I’ve been having trouble from the beginning to make normal map bakes work, especially while dealing with hard surface meshes, it usually results in crappy normals and many times, even getting them to bake in Substance Painter still gets me weird artifacts on the low poly mesh such as the ones below:
My question is, how do I avoid them? I’ve combed the entire site for advise on this matter, but they either don’t apply to my case or don’t work, not sure how localized this problem is, it appears to happen in many other 3D applications. But what causes the weird artifacts during baking? How do I avoid them?
This is not exclusive to this model, but a problem I’ve been experiencing from the beginning, and working around it, but today was finally the last straw and I really want to do something about it, rather than keep trying work arounds, 'cause with this particular model I ran out of workarounds and it’s otherwise a perfectly good model down the drain.
Upload an image of your node setup (Where you apply the baked normalmap)
Make sure the normalmap is not connected to the output before baking, otherwise it’s cyclic dependency
Make sure that neither of the meshes have custom/edited normals. There’s a bug that prevents Cycles from baking correctly with custom normals. https://developer.blender.org/T53498
Properties Editor > Object Data > Geometry Data > if no custom normals are present, there’s an option to ADD Custom Split Normal Data
Which version of Blender are you using? If 2.8 make sure you’re using the latest build.

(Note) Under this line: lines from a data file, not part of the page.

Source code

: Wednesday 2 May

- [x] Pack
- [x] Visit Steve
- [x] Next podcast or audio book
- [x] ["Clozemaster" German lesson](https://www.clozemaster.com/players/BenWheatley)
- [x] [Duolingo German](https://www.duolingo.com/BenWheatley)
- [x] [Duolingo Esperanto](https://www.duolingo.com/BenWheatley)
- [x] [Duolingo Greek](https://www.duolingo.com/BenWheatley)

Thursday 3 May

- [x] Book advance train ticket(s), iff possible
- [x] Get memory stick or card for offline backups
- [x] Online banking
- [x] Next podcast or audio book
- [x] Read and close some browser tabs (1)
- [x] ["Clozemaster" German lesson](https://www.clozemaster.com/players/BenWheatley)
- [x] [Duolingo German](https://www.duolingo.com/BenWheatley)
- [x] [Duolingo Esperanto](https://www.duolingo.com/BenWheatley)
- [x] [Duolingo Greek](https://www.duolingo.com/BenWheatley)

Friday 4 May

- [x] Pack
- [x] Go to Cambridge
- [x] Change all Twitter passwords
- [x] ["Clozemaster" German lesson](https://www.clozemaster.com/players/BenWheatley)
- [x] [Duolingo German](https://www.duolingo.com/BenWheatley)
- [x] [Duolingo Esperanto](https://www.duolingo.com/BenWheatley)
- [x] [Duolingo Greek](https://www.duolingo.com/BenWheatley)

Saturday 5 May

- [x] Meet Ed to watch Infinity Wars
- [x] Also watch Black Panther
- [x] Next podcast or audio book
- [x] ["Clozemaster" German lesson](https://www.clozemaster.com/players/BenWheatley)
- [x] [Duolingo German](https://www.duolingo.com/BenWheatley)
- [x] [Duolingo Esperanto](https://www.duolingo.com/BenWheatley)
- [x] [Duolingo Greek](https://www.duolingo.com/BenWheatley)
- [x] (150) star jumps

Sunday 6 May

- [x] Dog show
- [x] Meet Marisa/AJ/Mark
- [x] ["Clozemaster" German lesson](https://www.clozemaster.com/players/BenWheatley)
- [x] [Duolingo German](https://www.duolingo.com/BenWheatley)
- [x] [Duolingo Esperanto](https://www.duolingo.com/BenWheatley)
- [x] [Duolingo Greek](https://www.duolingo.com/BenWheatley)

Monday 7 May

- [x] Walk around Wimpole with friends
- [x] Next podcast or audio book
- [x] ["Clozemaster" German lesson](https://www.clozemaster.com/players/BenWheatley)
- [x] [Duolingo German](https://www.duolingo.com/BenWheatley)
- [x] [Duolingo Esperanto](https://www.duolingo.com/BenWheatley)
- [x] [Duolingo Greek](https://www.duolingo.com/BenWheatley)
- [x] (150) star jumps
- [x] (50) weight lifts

Best way to get help: if you can upload a blend file with the high-poly and the low-poly model
1.So, first, my node setup is just the image I am baking to, disconnected everything else. So nothing much to see, I had no idea you needed a specialized node setup for that.
2.The normal map is not connected to anything.
3.I am baking from Multires, as baking from a high-poly mesh is a gigantic pain in the balls due to ray cast distance and whatnot. Too much to fiddle with. If I ever bake from high poly I use Substance Painter.
4.I am using 2.79, as 2.8 is still beta, too unstable and all the shortcuts are messed up and things aren’t where they’re supposed to be, so again, too much of a hassle to be bothered with it. Not to mention not everything is working 100%
5.I’d upload the mesh, but it’s not a problem constrained to a single mesh, unfortunately it’s more of an ongoing thing with this and that, there must be something going on with: Either the edge loops, which messes up normals without holding edges OR, a glitch/bug with the rendering of the normal map bake. Which brings me to:
I’ve baked with Substance Painter, and other software and the problem seems to be the way in which Blender is rendering the normal map bake onto the low poly mesh, along with the way Blender bakes said normal maps I am not sure what the problem is, or whether edge loops matter, if there’s a hidden button, like, for example “autosmooth”, which neglecting to check this one box will cause your normals to render in a weird way and sometimes will cause artifacts. So I was wondering all these things…
Pardon my ignorance, what does SG stand for? Also, I don’t want to bias whatever advice you give me based on a file, I would like something that is multi-purpose, also, knowing the royal pain this is, I am really hoping the community has a good resource to go with as this is a problem that I see come up in this forum A LOT but many of the threads either die before finding an answer or people just give solutions for other aspects of the problem.
This looks to me like you’ve forgotten to switch the normal map convention when you baked the map in Substance. Either re-bake with it set to ‘OpenGL’ or just flip the green channel (either in photoshop, or in the shader) and see if that helps.
IT IS baked in OpenGL, I tried switching red and green, only red, only green, green and red, it’s not that. It’s probably related to the edge loops, but it’s hard to tell. I am still testing as we speak.
Edit: Oh, and it’s not just with THIS one. It happens to me more often than I’d like to admit. Also, I’ve seen this problem pop up a few times on this forum, but issues similar to mine have not been resolved.
Well then I’ve no idea. Just post your .blend and someone will figure it out. There’s just too many stupid things that might have gone wrong to keep asking about them back and forth. Don’t forget to include your texture.
I am not sure the file will show the problem, other than my particular choice of edge loop distribution, which, while lacky, saves polygons. But that’s shown in the screenshots.
No, that was a mistake JUST NOW, 'cause I edited this file SPECIFICALLY for this post, so I get rid of all the unnecessary data (for filesize), so just change that one back to “non-color”. In the screenshots it’s correct, I just neglected that part by accident just now to post here.